Ancient Indus Valley Civilization Books

130 new and classic books on the ancient Indus civilization, from exhibition catalogues to excavation reports, from the scientific to imaginative fiction for kids and adults.

The Forgotten an Approach on Harappan Toy Artefacts

A wide-ranging analysis of toys and their possible role in ancient Indus civilization through a close look at finds from Bagasra, Gujarat. Using social theory, microarchaeology, recent research in other civilizations, and a sophisticated approach to the question of "toys" in archaeology, the author offers one of the few deep dives into a kind of object that is found in great quantities across many ancient Indus sites.

Excavations at Rakigarhi [1997-98 to 1999-2000]

This nearly 400 page illustrated volume by Dr. Amendra Nath from 2014 covers three seasons of excavations (1997-2000), and is "drawn on the lines of the Wheeler Committee Report-1965." As the start of a record about this extensive, important major ancient Indus site, it is invaluable.

ADI A Story of Indus Valley Civilization

Adi is an engaging children's story that covers the journey of a young boy, Adi, son of a copper merchant in Nausharo to Mohenjo-daro with his father sometime during the height of the ancient Indus civilization.

The People of the Indus

Once in a while a book – in this case a graphic novel – comes along that upends what one thinks can be done through a medium for a subject. This book by Nikhil Gulati – with the expert assistance of Dr. Jonathan Mark Kenoyer – is one of the moments.

Prehistoric Civilization of the Indus Valley

These lectures at the University of Madras in 1935 by the archaeologist K. N. Dikshit is a little known but well-written and surprisingly relevant summary of what was known about the ancient Indus civilization after the first 14 years of excavations.

The Marshall Albums: Photography and Archaeology

The Marshall Albums: Photography and Archaeology by Sudeshna Guha

This volume explores multiple perceptions of Indian history and scholarship produced through archaeological fieldwork and related photography during the colonial period. The focus is on John Marshall, the man who really made the Archaeological Survey of India the formidable player it became in the reconstruction and preservation of Indian history. He announced and fostered the discovery of the ancient Indus civilization, even as the hard work on the ground was done by a handful of Indian archaeologists.

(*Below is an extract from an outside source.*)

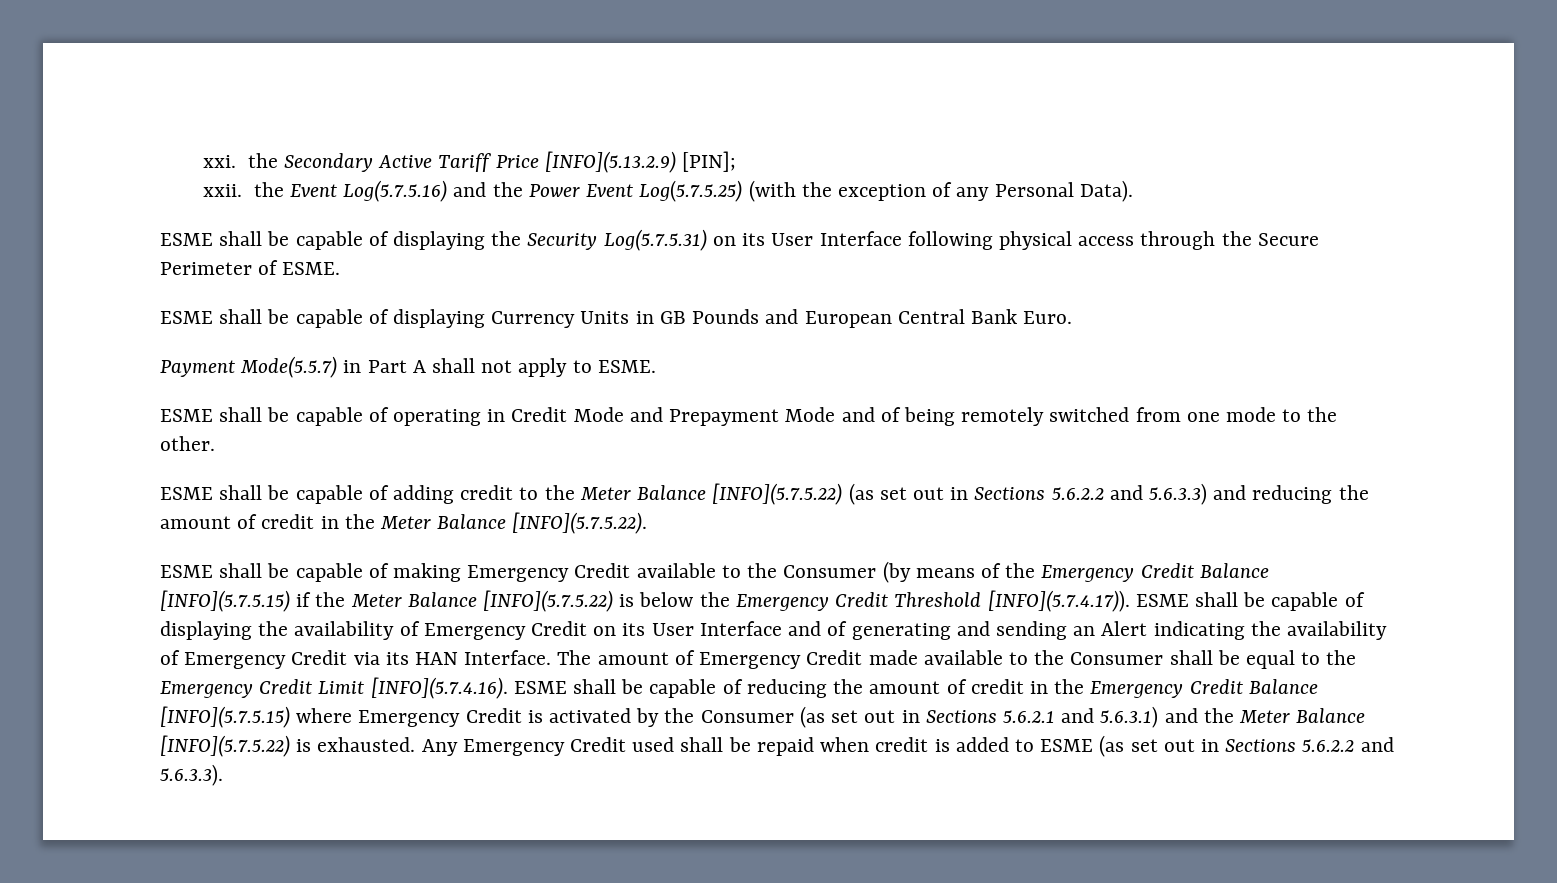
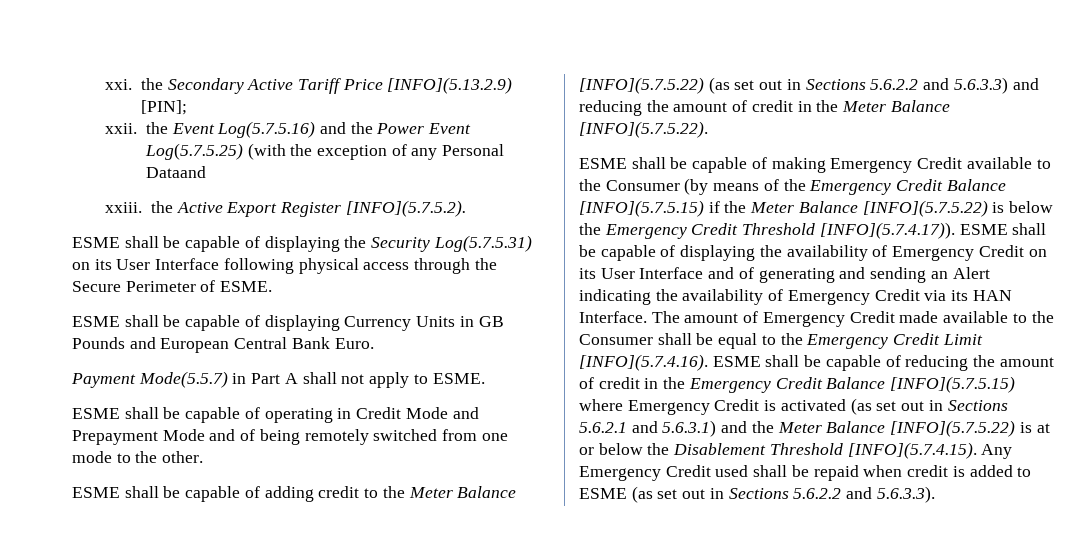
[1079,180,1133,202] Data). -> [145,166,206,178] [105,200,466,217] Dataand // xxiii. the Active Export Register [INFO](5.7.5.2).
[636,708,794,727] by the Consumer -> (846, 405) none
[317,737,416,752] exhausted. -> [1036,423,1050,433] [579,442,977,459] at or below the Disablement Threshold [INFO](5.7.4.15).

The Indus: Lost Civilizations

There are almost no concise, up-to-date accounts of the ancient Indus civilization, locating the latest facts and opinions within a larger intellectual context. Has the Indus script been deciphered? What can we say about the relationship of ancient Indus traditions and modern Hinduism? How did Indus society compare to contemporary Bronze Age Egypt and Mesopotamia? Why do so many questions remain open and so contentious?

Journey of a Civilization Indus to Vaigai

This is an exceptional book, from its high production value to well marshaled arguments and the broad perspective of its author, R. Balakrishnan. He has been researching the materials for decades in a careful and constructive manner. It is also a tribute to the late Iravatham Mahadevan, one of my favorite people in ancient Indus studies and India's most accomplished Indus script scholar.

Current Research in Indus Archaeology

A recent publication by the South Asia Research Group at Kansai University in Japan that includes detailed essays covering a general picture of Indus research today (by Akinori Uesugi), Indus civilization in the Ghaggar Basin (Vivek Dangi) , Indus archaeology in Gujarat (Rajesh S.V.), steatite style variations between Gujarat and the Ghaggar-Hakra Basin (Gregg Jamison) and Indus copper wares (Takekazu Nagae).

Time Pieces: A Whistle-Stop Tour of Ancient India

A delightful romp through 10 themes in ancient India by a smart and engaging writer who knows her Indus civilization history and all that which followed. These brief essays give some sense of how engaging history can be in the hands of a good writer, not afraid to take risks and push material politically and theoretically while keeping her feet on the ground.